DATA SHOWN:
+++

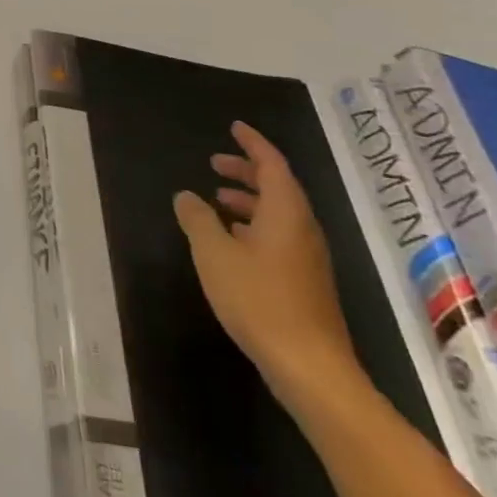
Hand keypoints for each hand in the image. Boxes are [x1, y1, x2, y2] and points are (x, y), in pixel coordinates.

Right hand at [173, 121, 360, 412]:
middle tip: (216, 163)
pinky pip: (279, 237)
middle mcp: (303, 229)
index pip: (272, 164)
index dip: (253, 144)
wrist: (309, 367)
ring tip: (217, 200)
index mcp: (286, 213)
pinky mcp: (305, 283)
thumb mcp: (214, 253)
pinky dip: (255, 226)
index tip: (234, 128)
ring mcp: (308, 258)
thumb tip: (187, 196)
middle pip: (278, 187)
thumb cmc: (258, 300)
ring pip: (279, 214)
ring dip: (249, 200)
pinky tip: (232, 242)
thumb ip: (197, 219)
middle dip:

+++

Transcribe the lines above exactly, setting aside any picture among them.

Hand keypoints for each hand in the image. Boxes are [x1, y1, x2, y2] and points are (x, y), in pixel coordinates.

Right hand at [173, 121, 360, 412]:
middle tip: (216, 163)
pinky pip: (279, 237)
middle mcp: (303, 229)
index pip: (272, 164)
index dip: (253, 144)
wrist: (309, 367)
ring tip: (217, 200)
index mcp: (286, 213)
pinky mcp: (305, 283)
thumb mcp: (214, 253)
pinky dip: (255, 226)
index tip: (234, 128)
ring mcp: (308, 258)
thumb tip: (187, 196)
middle pip: (278, 187)
thumb cmc: (258, 300)
ring pip: (279, 214)
ring dip: (249, 200)
pinky tip: (232, 242)
thumb ip: (197, 219)
middle dip:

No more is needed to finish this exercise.